If you got the feeling that I didn’t like The Bourne Legacy from this review, then let me explain how I feel: I liked this film. It does a number of things well, especially in Jeremy Renner’s performance, good direction, some smart dialogue and the fact that Tony Gilroy actually managed to find a way to continue the story that I thought didn’t need a sequel. In that sense, I think there’s a good chunk of this film’s audience that will enjoy The Bourne Legacy. Still, it’s my job as a critic to point out the flaws of a film so that people know what to expect, and I can tell you that this movie is most definitely inferior to its much better predecessors.
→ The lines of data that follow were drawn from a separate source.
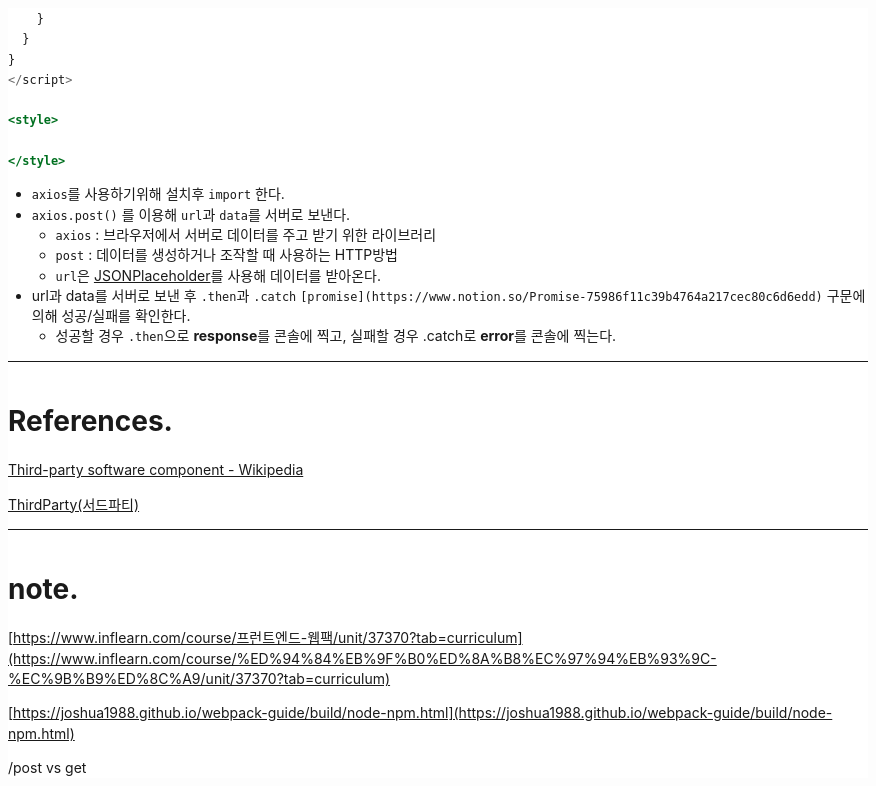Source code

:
 ```jsx
    }
  }
}
</script>

<style>

</style>
```

- `axios`를 사용하기위해 설치후 `import` 한다.
- `axios.post()` 를 이용해 `url`과 `data`를 서버로 보낸다.
    - `axios` : 브라우저에서 서버로 데이터를 주고 받기 위한 라이브러리
    - `post` : 데이터를 생성하거나 조작할 때 사용하는 HTTP방법
    - `url`은 [JSONPlaceholder](https://jsonplaceholder.typicode.com/)를 사용해 데이터를 받아온다.
- url과 data를 서버로 보낸 후 `.then`과 `.catch`  `[promise](https://www.notion.so/Promise-75986f11c39b4764a217cec80c6d6edd)` 구문에 의해 성공/실패를 확인한다.
    - 성공할 경우 `.then`으로 **response**를 콘솔에 찍고, 실패할 경우 .catch로 **error**를 콘솔에 찍는다.

---

# References.

[Third-party software component - Wikipedia](https://en.wikipedia.org/wiki/Third-party_software_component)

[ThirdParty(서드파티)](https://tuhbm.github.io/2018/01/26/thirdParty/)

---

# note.

[https://www.inflearn.com/course/프런트엔드-웹팩/unit/37370?tab=curriculum](https://www.inflearn.com/course/%ED%94%84%EB%9F%B0%ED%8A%B8%EC%97%94%EB%93%9C-%EC%9B%B9%ED%8C%A9/unit/37370?tab=curriculum)

[https://joshua1988.github.io/webpack-guide/build/node-npm.html](https://joshua1988.github.io/webpack-guide/build/node-npm.html)

/post vs get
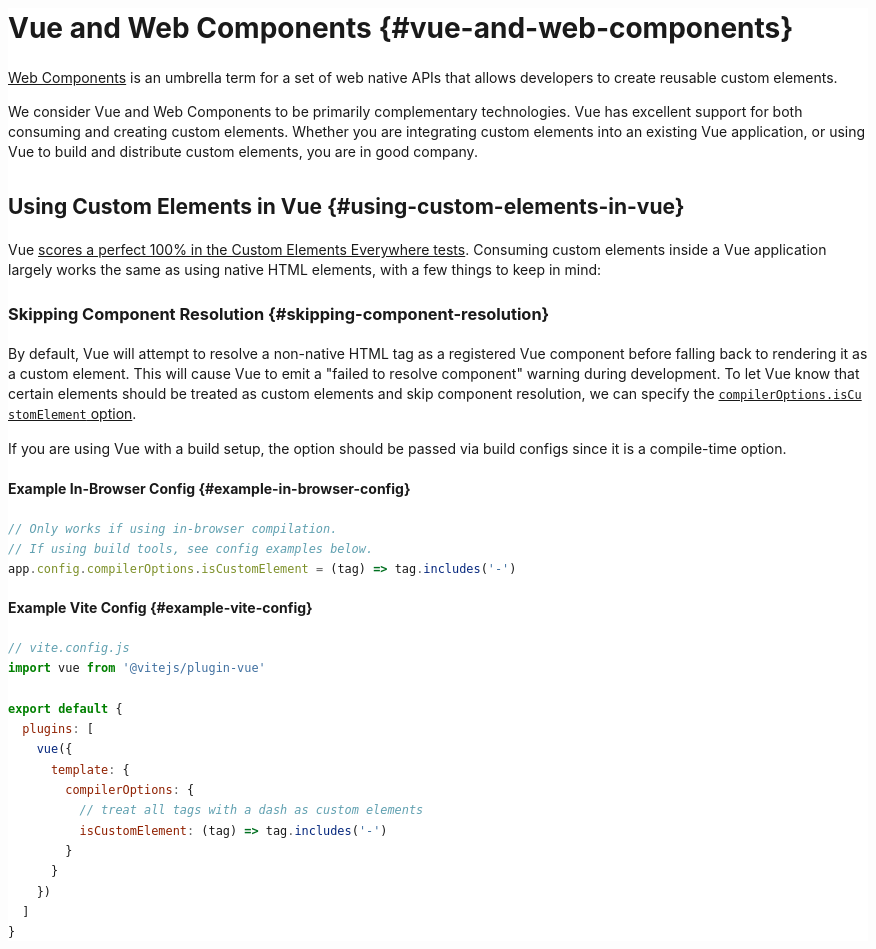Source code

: # Vue and Web Components {#vue-and-web-components}

[Web Components](https://developer.mozilla.org/en-US/docs/Web/Web_Components) is an umbrella term for a set of web native APIs that allows developers to create reusable custom elements.

We consider Vue and Web Components to be primarily complementary technologies. Vue has excellent support for both consuming and creating custom elements. Whether you are integrating custom elements into an existing Vue application, or using Vue to build and distribute custom elements, you are in good company.

## Using Custom Elements in Vue {#using-custom-elements-in-vue}

Vue [scores a perfect 100% in the Custom Elements Everywhere tests](https://custom-elements-everywhere.com/libraries/vue/results/results.html). Consuming custom elements inside a Vue application largely works the same as using native HTML elements, with a few things to keep in mind:

### Skipping Component Resolution {#skipping-component-resolution}

By default, Vue will attempt to resolve a non-native HTML tag as a registered Vue component before falling back to rendering it as a custom element. This will cause Vue to emit a "failed to resolve component" warning during development. To let Vue know that certain elements should be treated as custom elements and skip component resolution, we can specify the [`compilerOptions.isCustomElement` option](/api/application#app-config-compileroptions).

If you are using Vue with a build setup, the option should be passed via build configs since it is a compile-time option.

#### Example In-Browser Config {#example-in-browser-config}

```js
// Only works if using in-browser compilation.
// If using build tools, see config examples below.
app.config.compilerOptions.isCustomElement = (tag) => tag.includes('-')
```

#### Example Vite Config {#example-vite-config}

```js
// vite.config.js
import vue from '@vitejs/plugin-vue'

export default {
  plugins: [
    vue({
      template: {
        compilerOptions: {
          // treat all tags with a dash as custom elements
          isCustomElement: (tag) => tag.includes('-')
        }
      }
    })
  ]
}
```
Tony Gilroy unsuccessfully tried to reintroduce plot elements from the previous films, there are some glaring plot holes, and for a film that should have a lot of action this plays off more as a drama with only a couple of action scenes that don’t quite justify nearly an hour of exposition. Overall, The Bourne Legacy has good intentions but is a disappointing and lacking continuation of the original trilogy. Plus, the end leaves open the possibility of a sequel, and if one is never produced then The Bourne Legacy will always have an empty feeling to it. Who knows, if the story is continued and somehow we get a team-up movie with both Jason Bourne and Aaron Cross in the future, then maybe this film will be better looked upon. Until that day comes, I hope that Jason Bourne’s true legacy is still in good hands.